Bir gün saray nazırı, Kutbüddin Bahtiyar Kaki hazretlerinin “rahmetullahi aleyh” huzuruna gelerek;
- Ey efendim, falan falan köylerin bütün gelirlerini, izninizle size bağlamak istiyoruz, dedi. Siz de talebenize sarf edersiniz.
Ancak kabul etmedi büyük Veli.
Nazır şaşırdı:
- Neden istemiyorsunuz efendim?
- İhtiyacım yok da ondan.
- Olur mu hocam, para herkese lazımdır.
O zaman mecbur kalıp;
- Ey nazır! Oturduğun halının ucunu az kaldır, buyurdu.
Kaldırınca, hayretten gözleri faltaşı gibi açıldı nazırın.
Zira halının altında nehir gibi altın akıyordu.

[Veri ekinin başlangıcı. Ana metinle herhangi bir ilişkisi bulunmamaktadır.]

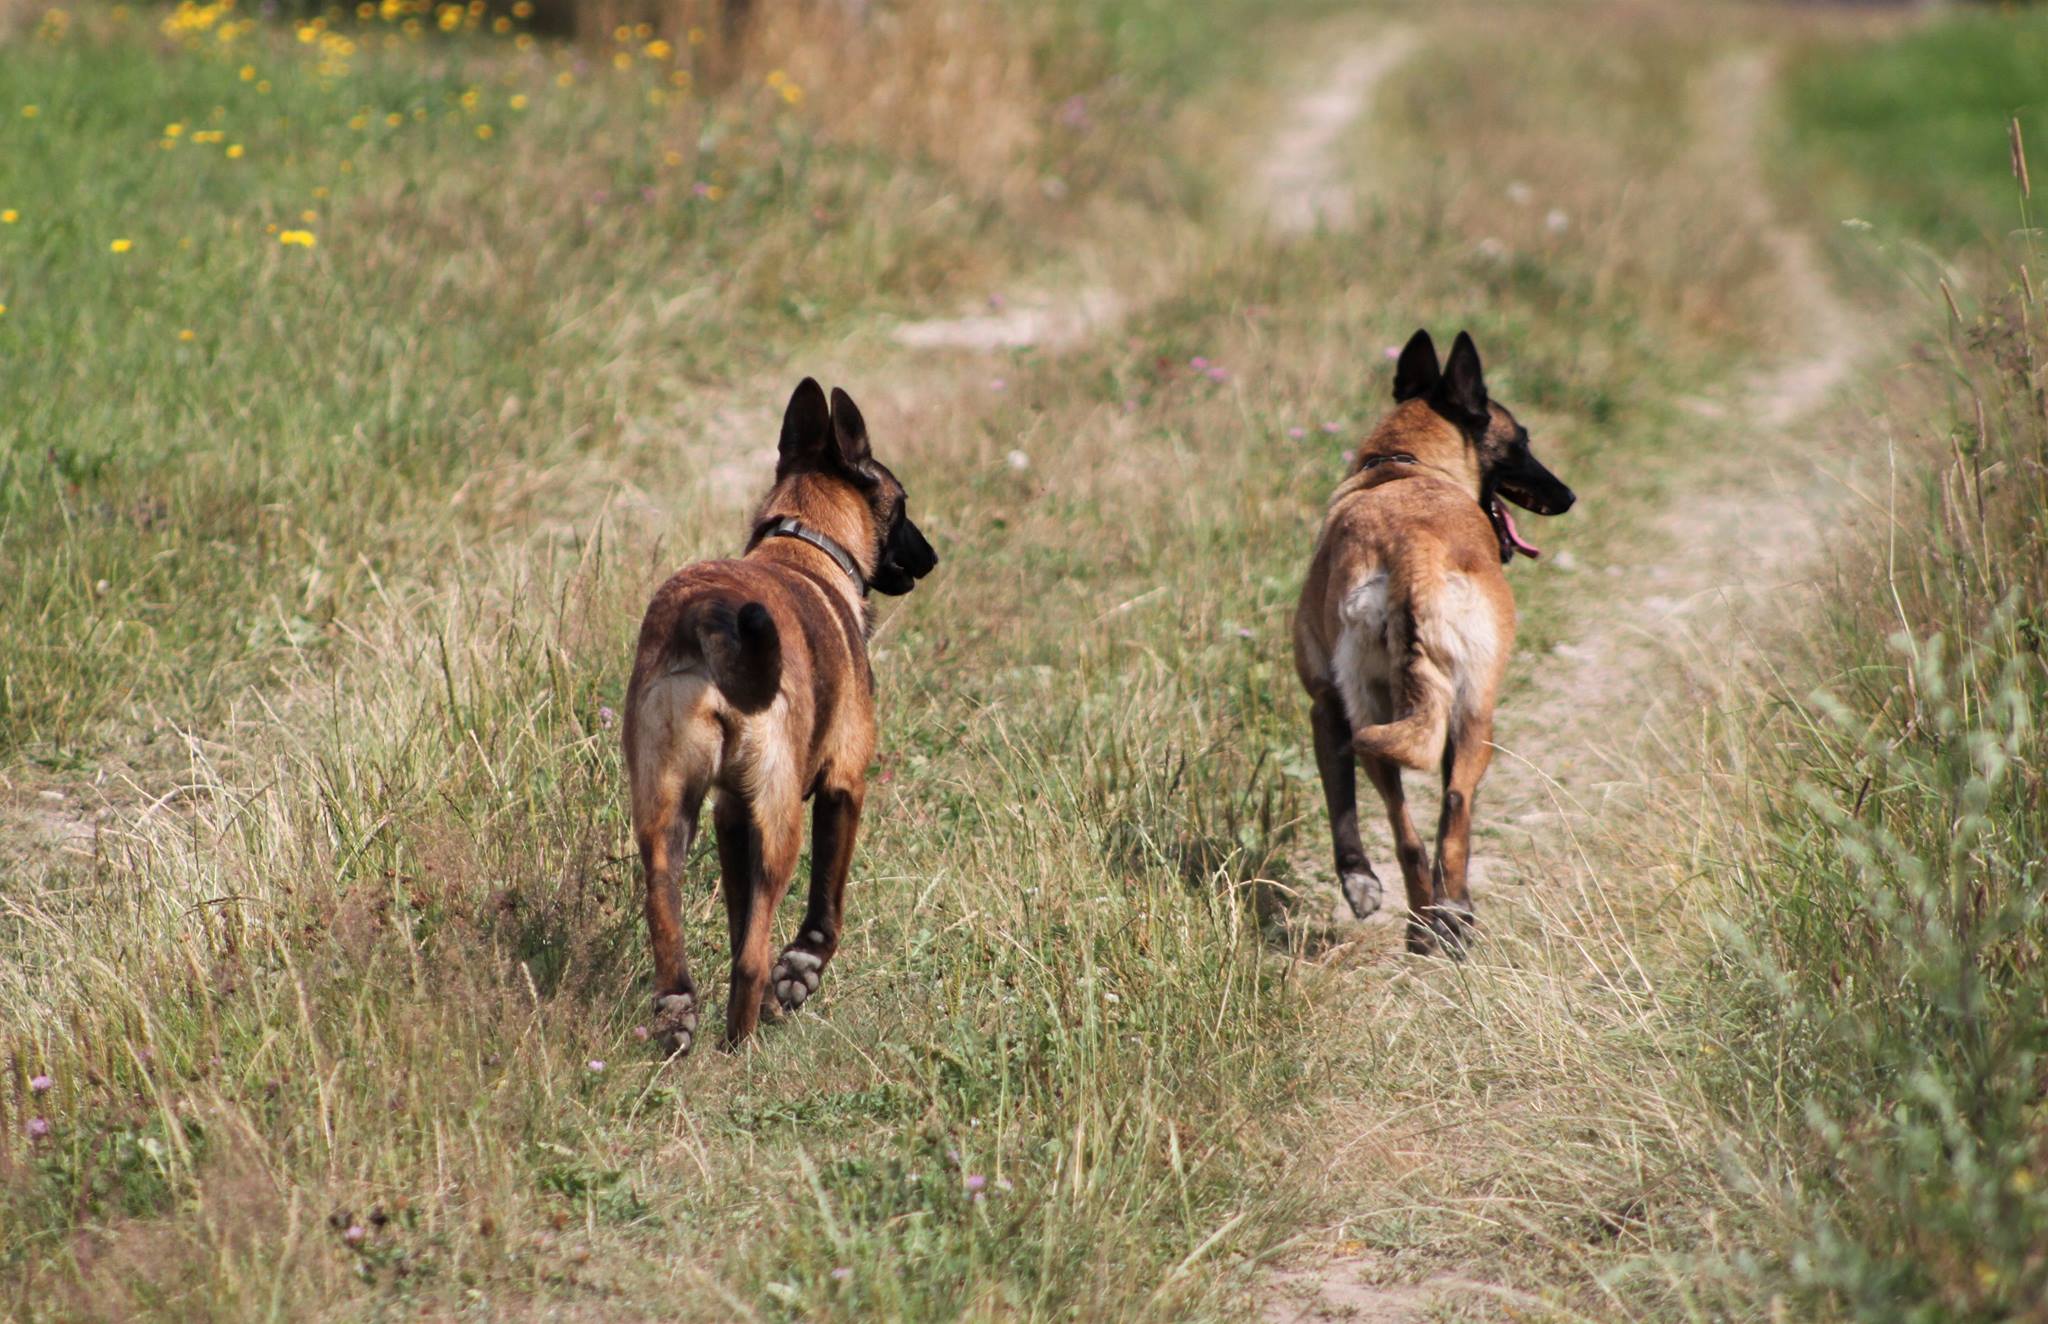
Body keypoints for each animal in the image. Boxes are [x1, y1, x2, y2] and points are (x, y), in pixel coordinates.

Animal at [622, 377, 937, 1057]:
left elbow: (744, 921)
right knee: (750, 959)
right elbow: (823, 908)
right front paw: (800, 973)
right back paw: (741, 1044)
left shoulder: (730, 813)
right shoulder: (842, 784)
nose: (931, 557)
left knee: (669, 916)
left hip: (666, 813)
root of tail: (707, 613)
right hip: (780, 815)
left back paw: (680, 1013)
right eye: (902, 504)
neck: (803, 545)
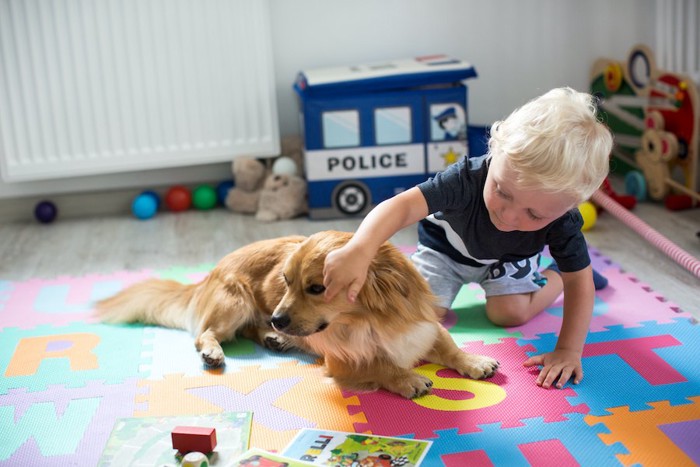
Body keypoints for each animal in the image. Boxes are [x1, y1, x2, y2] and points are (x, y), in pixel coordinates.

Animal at [94, 230, 498, 398]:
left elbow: (450, 347)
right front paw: (407, 378)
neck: (371, 319)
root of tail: (212, 270)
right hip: (234, 301)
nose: (278, 319)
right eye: (286, 281)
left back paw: (273, 338)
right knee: (205, 334)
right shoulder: (342, 361)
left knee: (248, 330)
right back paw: (218, 350)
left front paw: (475, 361)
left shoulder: (423, 328)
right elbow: (381, 365)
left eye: (316, 288)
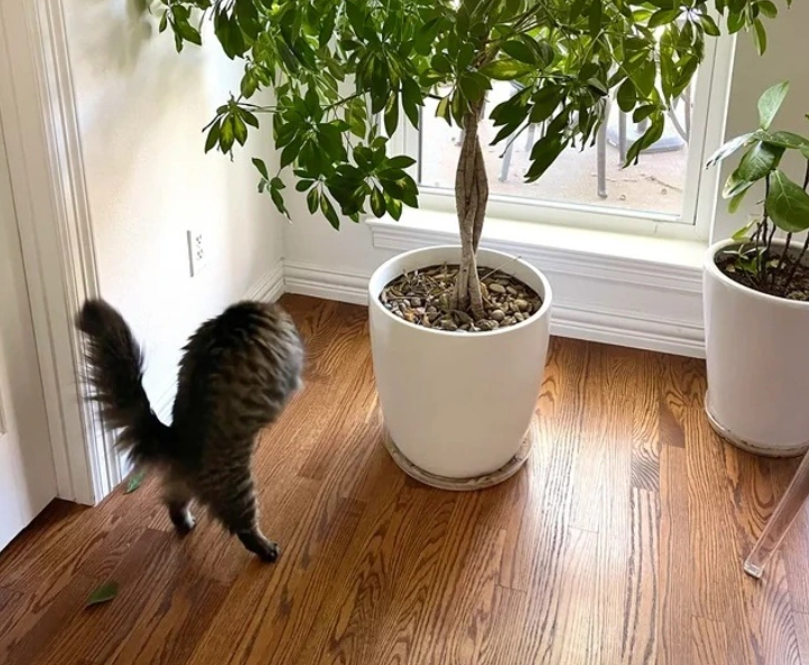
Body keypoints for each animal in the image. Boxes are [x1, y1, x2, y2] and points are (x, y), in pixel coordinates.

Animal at [75, 298, 304, 562]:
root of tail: (176, 440)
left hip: (183, 483)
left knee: (174, 505)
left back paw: (185, 524)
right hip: (238, 487)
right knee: (244, 528)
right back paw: (266, 549)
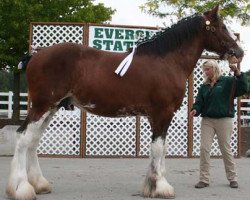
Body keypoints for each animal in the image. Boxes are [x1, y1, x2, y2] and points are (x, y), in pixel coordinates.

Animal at [5, 5, 244, 200]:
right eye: (222, 27)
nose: (239, 52)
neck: (167, 61)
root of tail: (36, 55)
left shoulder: (157, 116)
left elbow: (159, 148)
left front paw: (150, 186)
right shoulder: (163, 112)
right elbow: (159, 148)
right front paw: (162, 187)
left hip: (51, 108)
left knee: (33, 140)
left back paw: (39, 184)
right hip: (42, 106)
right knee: (23, 138)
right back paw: (21, 189)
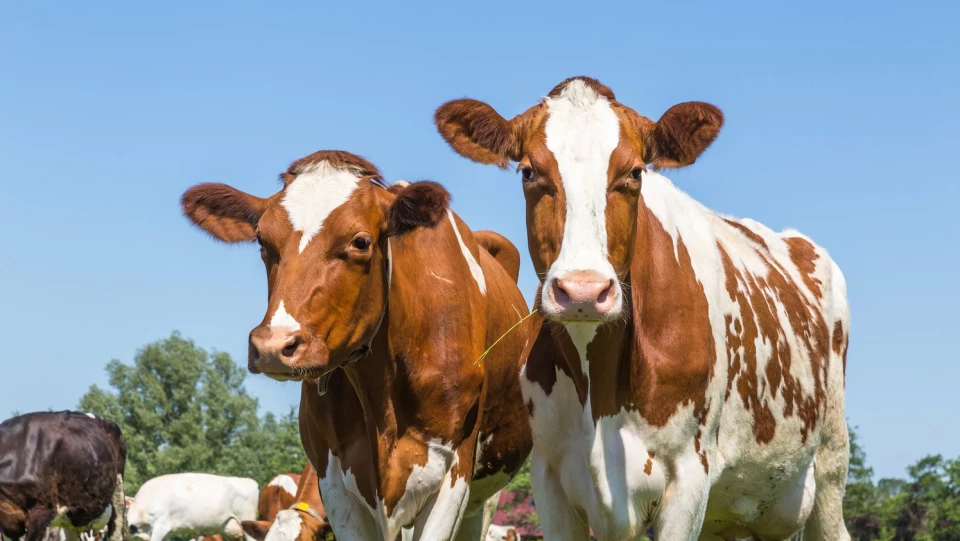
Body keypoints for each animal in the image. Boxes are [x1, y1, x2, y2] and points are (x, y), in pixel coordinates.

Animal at [182, 151, 532, 540]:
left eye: (360, 242)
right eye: (261, 241)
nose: (273, 346)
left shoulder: (453, 476)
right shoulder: (335, 480)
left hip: (483, 496)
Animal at [438, 77, 852, 540]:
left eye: (634, 172)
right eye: (529, 171)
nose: (583, 291)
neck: (599, 396)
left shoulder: (690, 476)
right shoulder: (550, 478)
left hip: (829, 469)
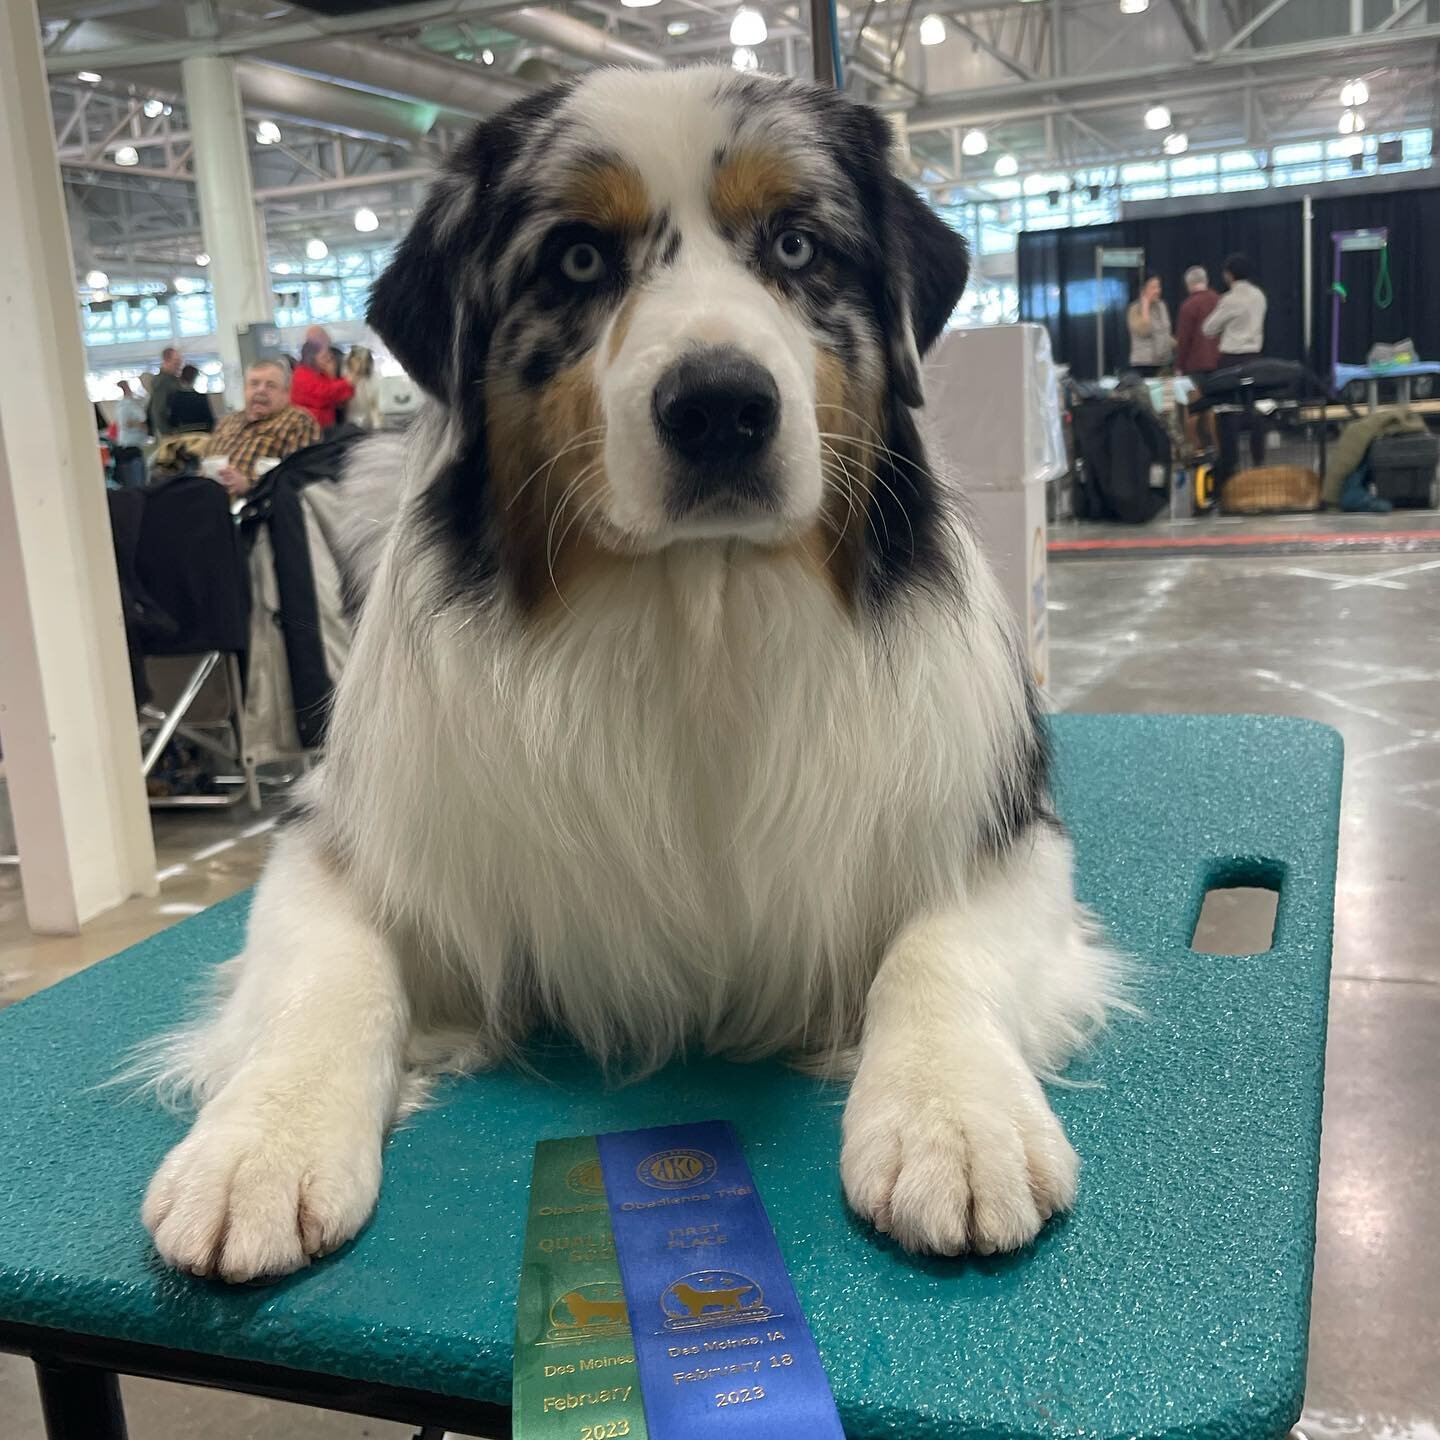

Kutbüddin hazretleri “rahmetullahi aleyh”;
- Biz, bunu bile istemezken, o dediğin köylere mi iltifat edeceğiz? buyurdu. Haydi şimdi gidin de bir daha böyle bir teklifle gelmeyin karşımıza!
Vezir mahcup olmuştu.
- Peki efendim, dedi.
Başı önünde ayrıldı huzurdan.
Gördüklerini, gidip anlattı sultana.
Sultan, o günden sonra daha çok kıymet verdi bu Allah dostuna.
Hayır, alamam!
Bir gün de Kutbüddin Bahtiyar Kaki hazretlerine biri bir hediye getirip arzetmişti.
Ancak O, reddedip;
- Alamam, buyurdu.
Israr etti adam.
- Hayır, ısrar etme, buyurdu.
Çok şaşırdı:
- Niçin almıyorsunuz efendim?
- Bizim büyüklerimiz, kimseden bir menfaat kabul etmediler ki, ben de alayım.
Ve ekledi:
- Eğer kabul edersem, yarın, mahşer gününde, büyüklerimizin önünde mahcub olmaz mıyım?
O kimse mahcub olup;
- Haklısınız, dedi.
Ve getirdiği o şeyi alıp geri gitti.